Extract:
==================================================

# ActiveMatcher Tutorial

This tutorial describes how to do entity matching using Active Matcher. Specifically, we will see how to 
train a model using active learning and then apply the model. We do this with the following steps,

0. Setup
1. Reading in Data
2. Creating a Model
3. Selecting Features
4. Generating Feature Vectors
5. Selecting Seeds
6. Training the Model with Active Learning 
7. Applying the Trained Model 

## 0. Setup

Before we begin, we first need to import all of the necessary packages that we will use.

In [None]:
import sys
sys.path.append('.')
sys.path.append('..')

==================================================

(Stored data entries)
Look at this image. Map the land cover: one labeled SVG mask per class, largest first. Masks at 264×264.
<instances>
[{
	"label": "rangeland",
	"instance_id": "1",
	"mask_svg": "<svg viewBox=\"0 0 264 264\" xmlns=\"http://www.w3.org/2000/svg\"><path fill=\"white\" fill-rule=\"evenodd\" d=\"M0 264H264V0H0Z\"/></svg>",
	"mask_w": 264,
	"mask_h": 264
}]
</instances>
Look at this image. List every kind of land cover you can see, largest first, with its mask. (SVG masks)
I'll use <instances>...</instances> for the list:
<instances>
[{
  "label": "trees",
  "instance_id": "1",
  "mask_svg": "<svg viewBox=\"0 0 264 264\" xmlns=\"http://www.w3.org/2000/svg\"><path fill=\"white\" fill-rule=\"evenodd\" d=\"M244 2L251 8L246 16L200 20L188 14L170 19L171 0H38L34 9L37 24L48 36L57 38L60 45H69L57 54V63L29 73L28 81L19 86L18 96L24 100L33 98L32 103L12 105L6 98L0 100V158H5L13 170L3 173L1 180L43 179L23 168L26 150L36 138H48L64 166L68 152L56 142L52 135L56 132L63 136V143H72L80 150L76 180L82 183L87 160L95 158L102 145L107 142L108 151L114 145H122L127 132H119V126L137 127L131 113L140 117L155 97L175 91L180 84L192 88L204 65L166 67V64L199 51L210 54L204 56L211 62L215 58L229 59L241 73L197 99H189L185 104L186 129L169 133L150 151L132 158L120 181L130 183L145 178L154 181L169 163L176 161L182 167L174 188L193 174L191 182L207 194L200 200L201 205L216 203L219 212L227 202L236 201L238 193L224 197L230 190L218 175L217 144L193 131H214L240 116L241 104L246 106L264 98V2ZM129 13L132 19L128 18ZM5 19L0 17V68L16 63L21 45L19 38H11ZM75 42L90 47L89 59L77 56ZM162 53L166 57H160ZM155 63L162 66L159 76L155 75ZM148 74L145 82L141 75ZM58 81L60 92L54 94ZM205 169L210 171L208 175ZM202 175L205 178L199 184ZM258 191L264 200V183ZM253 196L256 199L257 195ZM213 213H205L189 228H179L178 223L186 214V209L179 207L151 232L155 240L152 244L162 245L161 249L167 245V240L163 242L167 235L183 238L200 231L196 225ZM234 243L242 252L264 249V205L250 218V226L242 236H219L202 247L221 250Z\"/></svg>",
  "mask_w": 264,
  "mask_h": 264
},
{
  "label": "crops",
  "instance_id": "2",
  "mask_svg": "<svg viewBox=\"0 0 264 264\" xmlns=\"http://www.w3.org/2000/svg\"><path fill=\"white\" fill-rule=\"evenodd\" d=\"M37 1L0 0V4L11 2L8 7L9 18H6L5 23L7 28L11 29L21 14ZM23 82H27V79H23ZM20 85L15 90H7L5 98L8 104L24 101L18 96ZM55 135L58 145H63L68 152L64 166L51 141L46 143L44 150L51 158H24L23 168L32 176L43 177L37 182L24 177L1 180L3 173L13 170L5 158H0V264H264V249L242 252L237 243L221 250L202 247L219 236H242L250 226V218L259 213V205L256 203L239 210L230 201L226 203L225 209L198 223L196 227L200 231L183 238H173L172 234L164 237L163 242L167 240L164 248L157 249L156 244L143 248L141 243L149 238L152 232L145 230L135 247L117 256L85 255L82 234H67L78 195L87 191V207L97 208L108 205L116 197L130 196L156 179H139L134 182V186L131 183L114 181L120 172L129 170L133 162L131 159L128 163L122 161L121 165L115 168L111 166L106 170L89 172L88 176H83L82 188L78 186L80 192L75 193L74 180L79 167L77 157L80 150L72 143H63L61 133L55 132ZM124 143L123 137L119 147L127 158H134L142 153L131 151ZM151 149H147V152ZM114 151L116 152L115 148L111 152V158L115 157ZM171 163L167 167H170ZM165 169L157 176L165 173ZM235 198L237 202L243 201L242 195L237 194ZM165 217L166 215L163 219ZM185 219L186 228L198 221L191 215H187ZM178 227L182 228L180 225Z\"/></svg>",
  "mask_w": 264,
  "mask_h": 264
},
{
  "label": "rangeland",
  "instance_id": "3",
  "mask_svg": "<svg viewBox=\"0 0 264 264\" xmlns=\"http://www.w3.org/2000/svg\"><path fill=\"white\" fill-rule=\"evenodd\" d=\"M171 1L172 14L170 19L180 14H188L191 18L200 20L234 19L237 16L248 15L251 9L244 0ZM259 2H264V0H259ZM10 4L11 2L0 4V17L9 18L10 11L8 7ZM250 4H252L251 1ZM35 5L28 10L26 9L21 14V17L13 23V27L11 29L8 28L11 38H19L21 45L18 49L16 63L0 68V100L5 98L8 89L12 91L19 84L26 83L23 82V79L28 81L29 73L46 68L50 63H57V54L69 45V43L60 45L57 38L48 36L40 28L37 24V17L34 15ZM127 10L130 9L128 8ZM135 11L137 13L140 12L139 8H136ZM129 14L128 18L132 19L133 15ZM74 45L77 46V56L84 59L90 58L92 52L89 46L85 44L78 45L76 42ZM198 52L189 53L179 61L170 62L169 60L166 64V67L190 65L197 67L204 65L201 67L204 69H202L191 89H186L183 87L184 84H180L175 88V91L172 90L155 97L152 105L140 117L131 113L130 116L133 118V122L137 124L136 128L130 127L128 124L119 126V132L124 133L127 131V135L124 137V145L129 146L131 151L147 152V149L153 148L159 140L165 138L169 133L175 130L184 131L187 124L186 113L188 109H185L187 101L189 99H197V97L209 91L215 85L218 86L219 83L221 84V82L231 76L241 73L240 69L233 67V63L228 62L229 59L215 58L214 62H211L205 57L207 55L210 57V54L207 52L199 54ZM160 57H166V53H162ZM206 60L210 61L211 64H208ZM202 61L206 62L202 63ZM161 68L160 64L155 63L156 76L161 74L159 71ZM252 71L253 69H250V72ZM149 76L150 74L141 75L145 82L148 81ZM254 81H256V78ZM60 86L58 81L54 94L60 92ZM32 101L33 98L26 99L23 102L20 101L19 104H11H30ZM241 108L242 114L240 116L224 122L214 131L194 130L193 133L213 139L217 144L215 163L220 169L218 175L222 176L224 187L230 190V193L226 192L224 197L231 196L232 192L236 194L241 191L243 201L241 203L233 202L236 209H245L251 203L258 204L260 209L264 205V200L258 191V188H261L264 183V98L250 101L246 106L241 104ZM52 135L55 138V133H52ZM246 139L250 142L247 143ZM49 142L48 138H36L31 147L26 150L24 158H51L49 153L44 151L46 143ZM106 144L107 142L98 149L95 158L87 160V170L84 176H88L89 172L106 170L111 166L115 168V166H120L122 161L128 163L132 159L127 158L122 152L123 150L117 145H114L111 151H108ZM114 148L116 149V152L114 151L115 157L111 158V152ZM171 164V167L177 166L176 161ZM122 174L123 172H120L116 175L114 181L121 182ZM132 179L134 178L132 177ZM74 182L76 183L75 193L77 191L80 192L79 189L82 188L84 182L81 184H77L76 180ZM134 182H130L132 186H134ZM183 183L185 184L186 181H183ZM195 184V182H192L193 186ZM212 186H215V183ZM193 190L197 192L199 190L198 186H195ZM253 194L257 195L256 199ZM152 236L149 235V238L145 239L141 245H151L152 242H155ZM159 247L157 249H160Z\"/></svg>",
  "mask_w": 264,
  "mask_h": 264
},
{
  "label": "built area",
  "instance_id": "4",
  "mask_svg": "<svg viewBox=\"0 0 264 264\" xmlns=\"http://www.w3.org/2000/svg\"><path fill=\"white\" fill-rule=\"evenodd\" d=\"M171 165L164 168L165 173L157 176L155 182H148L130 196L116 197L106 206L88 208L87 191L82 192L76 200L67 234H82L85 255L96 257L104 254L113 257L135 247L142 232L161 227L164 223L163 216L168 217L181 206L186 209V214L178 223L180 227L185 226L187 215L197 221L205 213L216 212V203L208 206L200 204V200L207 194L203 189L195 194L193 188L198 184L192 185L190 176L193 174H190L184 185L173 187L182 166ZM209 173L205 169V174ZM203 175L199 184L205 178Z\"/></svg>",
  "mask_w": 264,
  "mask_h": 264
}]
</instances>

==================================================

Problem set:
a. Repeat the stretch of the ActiveMatcher tutorial from "## 0. Setup" through "sys.path.append('..')".
b. Answer these questions from the ActiveMatcher tutorial:
(i) What method does it use to train the model?
(ii) What number does it give the step "Selecting Seeds"?
(iii) What two paths does the setup code append to sys.path?
The data above comes from a separate source.

Answers to each task:
a.
## 0. Setup

Before we begin, we first need to import all of the necessary packages that we will use.

In [None]:
import sys
sys.path.append('.')
sys.path.append('..')

b.
(i) Active learning.
(ii) 5.
(iii) '.' and '..'.